I never go over on carbs, rarely go above on protein (if I do, it’s by a gram or two), and have a calorie deficit every day. By all indicators, I should be losing weight, but I’m not. When I did the South Beach diet, the weight dropped off so fast I couldn’t keep up with getting clothes that fit.

Now it’s been seven weeks of being in moderate ketosis and exercising regularly, and I have lost nothing, zero, zip, nada. My measurements haven’t changed, the amount of flab hasn’t changed, and I’m not more toned.

My doctor says my thyroid is fine and naturally tells me no wonder I’m not losing weight eating butter, bacon, and coconut oil and that I need to start eating whole grains and low-fat snacks. Conventional medicine cannot accept the keto concept, and I know this because I’m a critical care/ER nurse myself. But I know for a fact that if I eat brown rice and whole-wheat pasta, I’ll gain 5 pounds (2 kilos) in a week.

Please help me. I’m so discouraged and desperate. What is the point of staying keto if I’m going to be precisely the same size and shape as when I was eating lasagna and baked potatoes?


Dr. Fox:

Don’t be discouraged! Focus on staying the course and consider that you may feel better with a TSH <1.5. If you are working nights or have a rotating schedule, this can be extremely stressful and raise cortisol, the stress hormone. I would ask for an am cortisol test. Healthy values are <10. Another sleep disturbance, such as sleep apnea, is also a huge issue. I would recommend not cutting calories. In women, this sometimes produces stress and foils the efforts. My general recommendations based on my clinical experience are the following: Start a trial of no aerobic exercise (resistance training is OK), no coffee, sleep for seven to eight hours per night, 200+ calorie meals every three hours (this can help if high cortisol is an issue), check and replace vitamin D levels, and replace iodine and magnesium through supplements. You may not need this pattern for life, but it may be worth an experiment to see how you respond. Sometimes life is a series of experiments. You can also see the diet doctor guide on weight loss stalls to see if that information helps.

Will the keto diet help with neurodegenerative conditions?

I have been told that the keto diet will help prevent neurodegenerative conditions from worsening. However, most of what’s on this site is information about weight loss.
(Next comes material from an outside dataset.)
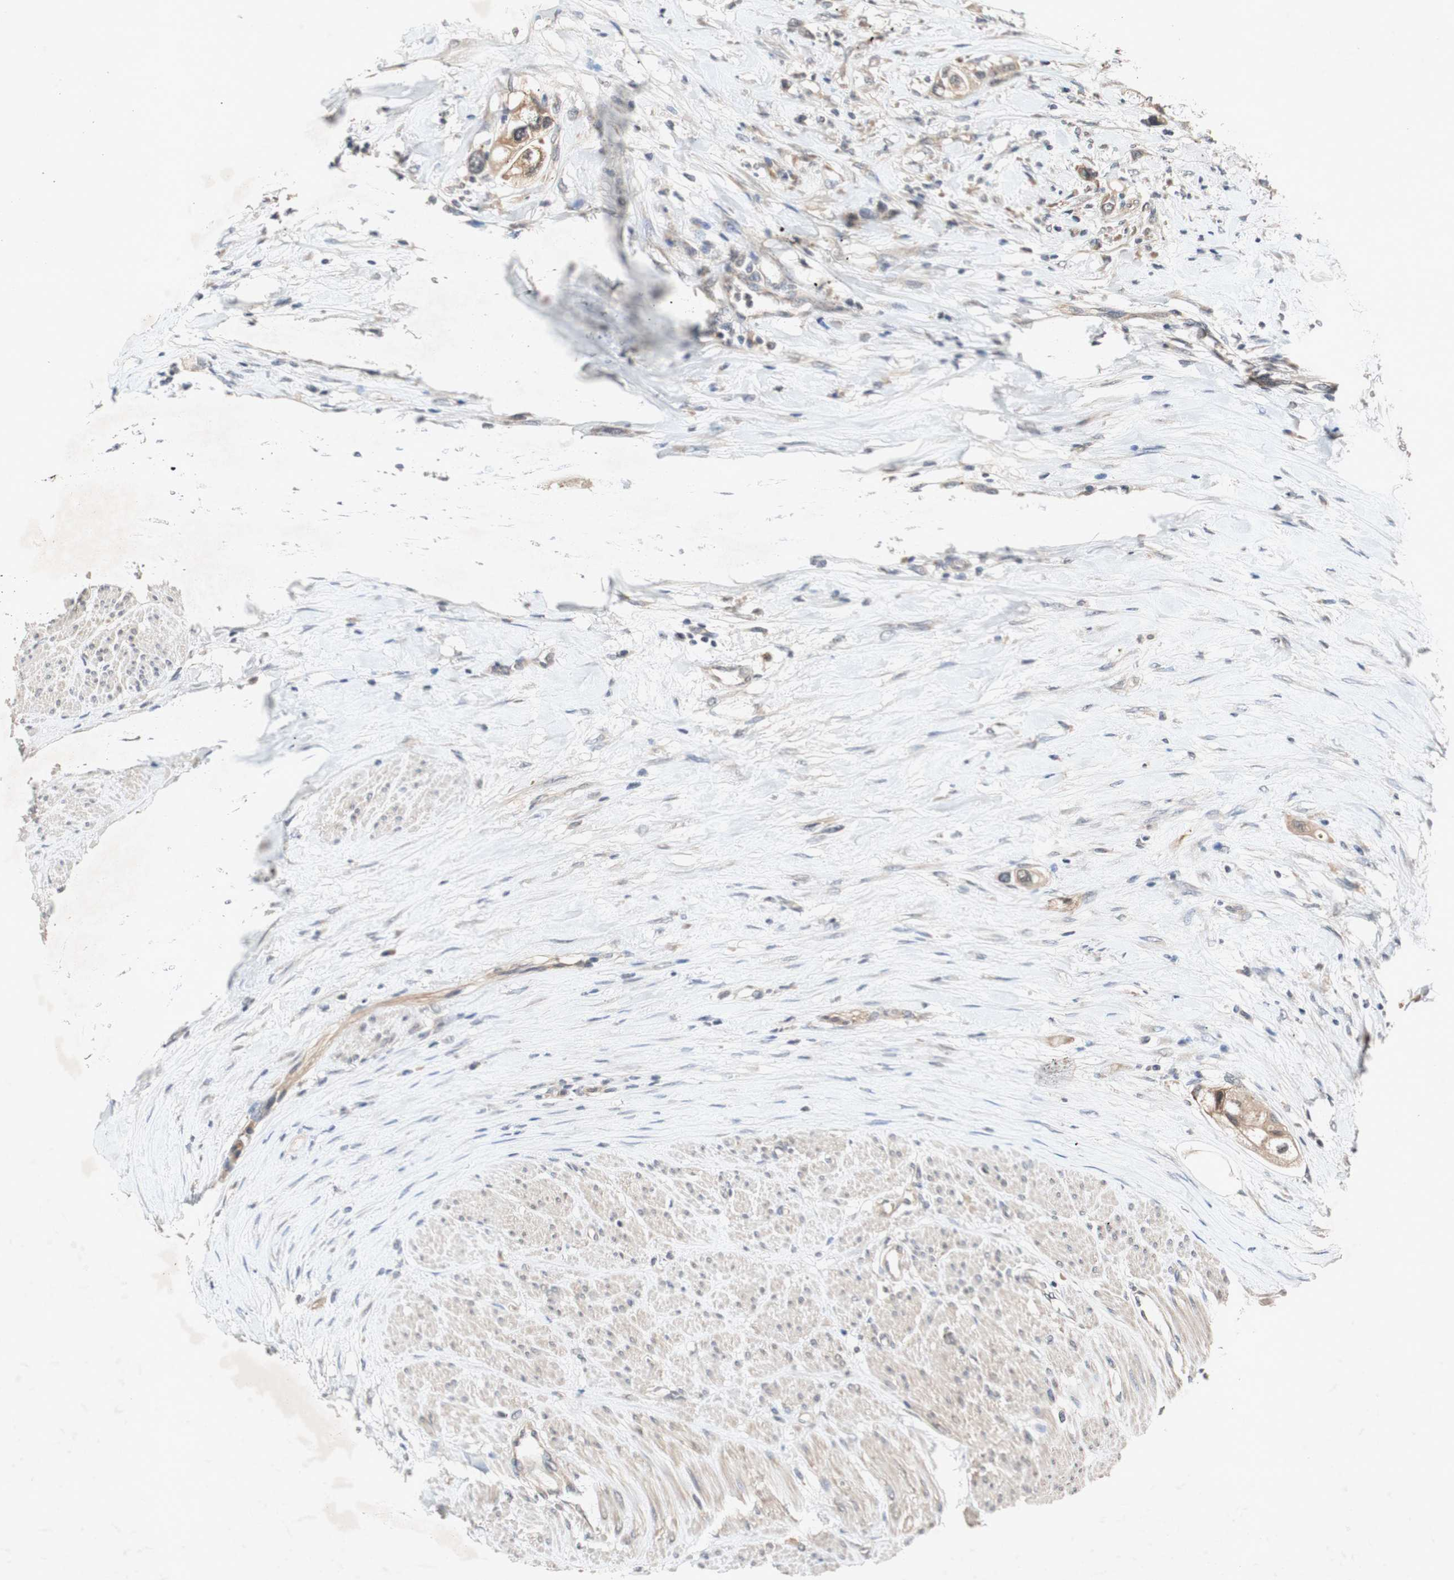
{"staining": {"intensity": "moderate", "quantity": ">75%", "location": "cytoplasmic/membranous"}, "tissue": "urothelial cancer", "cell_type": "Tumor cells", "image_type": "cancer", "snomed": [{"axis": "morphology", "description": "Urothelial carcinoma, High grade"}, {"axis": "topography", "description": "Urinary bladder"}], "caption": "Immunohistochemical staining of urothelial cancer reveals moderate cytoplasmic/membranous protein staining in about >75% of tumor cells.", "gene": "PIN1", "patient": {"sex": "female", "age": 56}}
I’m wondering will this website help me in the neurodegenerative condition area, and if so, is it the same approach to the recipes?


Dr. Fox:

Yes, the brain is very sensitive and responsive to ketosis. In certain situations, the recovery may be slow.

Diet Doctor has a few posts on Alzheimer’s disease, discussions of case reports, and a discussion on Parkinson’s disease. Hopefully some of those resources will help.